I am recruiting a Mendel Science Experience Postdoctoral Fellow (MSEPF) to begin work at Villanova in late January 2021.
The application portal for this position is here.
This postdoctoral fellow position will start in late January 2021, renewable with satisfactory performance and by mutual agreement through the 2023-24 academic year … with the possibility also for one additional year beyond that. The position “on paper” involves 50% teaching, 50% research, with participation in our teaching of non-science majors one integral component after Spring 2021, commensurate with the priorities of Villanova’s MSEPF program. The MSEPF is ideal for recent PhD graduates (successful completion of the dissertation defense required prior to the start of employment) considering an academic career that balances teaching and research: the position will provide opportunities for the MSEPF to gain experience as instructor-of-record for courses at multiple levels, while also developing time management skills necessary for success as a tenure-track faculty member.
Teaching assignments for the Spring 2021 semester will include Masters’ level Behavioral Ecology and a Senior capstone seminar in a some area of ecology. The successful candidate should be prepared to begin teaching when S21 classes commence on 25 January; we are currently planning for at least some in-person instruction. I will expect the MSEPF also to help mentor research students in my laboratory group.

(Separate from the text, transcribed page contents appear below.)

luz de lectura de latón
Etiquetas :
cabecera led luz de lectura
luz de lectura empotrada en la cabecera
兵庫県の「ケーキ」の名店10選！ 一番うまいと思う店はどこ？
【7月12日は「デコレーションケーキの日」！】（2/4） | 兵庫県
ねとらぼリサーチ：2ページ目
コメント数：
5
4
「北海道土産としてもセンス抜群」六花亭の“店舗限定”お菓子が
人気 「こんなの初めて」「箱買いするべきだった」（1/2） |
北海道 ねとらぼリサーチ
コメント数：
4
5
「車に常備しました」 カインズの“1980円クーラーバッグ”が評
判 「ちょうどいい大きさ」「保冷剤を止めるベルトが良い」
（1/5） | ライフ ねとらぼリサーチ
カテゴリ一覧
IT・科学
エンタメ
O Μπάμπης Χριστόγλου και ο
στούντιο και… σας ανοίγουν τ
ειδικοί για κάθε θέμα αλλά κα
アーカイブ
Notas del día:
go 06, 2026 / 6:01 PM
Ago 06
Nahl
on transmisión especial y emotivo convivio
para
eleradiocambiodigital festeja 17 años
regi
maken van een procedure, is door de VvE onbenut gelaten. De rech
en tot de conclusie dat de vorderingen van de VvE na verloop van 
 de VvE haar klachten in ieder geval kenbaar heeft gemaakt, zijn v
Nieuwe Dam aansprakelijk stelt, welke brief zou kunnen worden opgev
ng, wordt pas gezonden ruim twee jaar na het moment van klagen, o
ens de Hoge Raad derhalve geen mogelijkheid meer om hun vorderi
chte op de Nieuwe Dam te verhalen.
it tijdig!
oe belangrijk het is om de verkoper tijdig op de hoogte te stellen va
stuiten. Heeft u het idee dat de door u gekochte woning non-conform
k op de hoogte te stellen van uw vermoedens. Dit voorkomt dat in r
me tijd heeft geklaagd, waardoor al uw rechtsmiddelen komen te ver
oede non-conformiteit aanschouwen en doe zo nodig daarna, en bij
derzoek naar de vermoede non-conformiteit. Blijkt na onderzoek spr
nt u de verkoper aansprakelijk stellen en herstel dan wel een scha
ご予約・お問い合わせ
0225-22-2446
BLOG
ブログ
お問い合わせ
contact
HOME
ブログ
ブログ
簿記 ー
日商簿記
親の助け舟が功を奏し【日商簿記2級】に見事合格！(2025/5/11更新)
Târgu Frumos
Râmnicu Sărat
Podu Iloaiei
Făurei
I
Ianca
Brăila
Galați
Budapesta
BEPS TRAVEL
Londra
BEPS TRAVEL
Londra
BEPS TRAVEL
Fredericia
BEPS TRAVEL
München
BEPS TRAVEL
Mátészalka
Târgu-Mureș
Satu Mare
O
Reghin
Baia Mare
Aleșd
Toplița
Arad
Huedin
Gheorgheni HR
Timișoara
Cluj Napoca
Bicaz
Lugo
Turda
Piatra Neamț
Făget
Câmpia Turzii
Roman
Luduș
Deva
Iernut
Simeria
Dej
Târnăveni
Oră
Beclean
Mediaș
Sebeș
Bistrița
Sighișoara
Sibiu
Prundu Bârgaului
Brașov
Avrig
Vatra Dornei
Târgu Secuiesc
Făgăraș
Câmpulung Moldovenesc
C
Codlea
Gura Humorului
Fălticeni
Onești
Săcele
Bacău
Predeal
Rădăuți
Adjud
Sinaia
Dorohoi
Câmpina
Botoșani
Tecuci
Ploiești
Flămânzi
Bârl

The MSEPF will assist me later in teaching our recently recently developed course for non-science majors focusing on family trees, genealogy, and human heredity (taught in S20 and F21). The fellow will also have opportunities to participate in our Tropical Ecology field course and to develop courses in their own area(s) of specialization; additional information about anticipated teaching roles and opportunities is available here.
The teaching demands of this position are sufficiently heavy that the MSEPF should not expect to pursue her or his own independent projects. Accordingly, I will seek candidates who can contribute to our field research on behavioral aspects of chickadee hybridization—ideally by joining our current efforts that focus on cognitive ecology, social ecology, personality, and song—bolstered by analyses of chickadee genotypes. Many opportunities exist for conducting analyses based on data that we have accumulated over more than two decades of research on the system; more explanation of current areas of research focus is available here.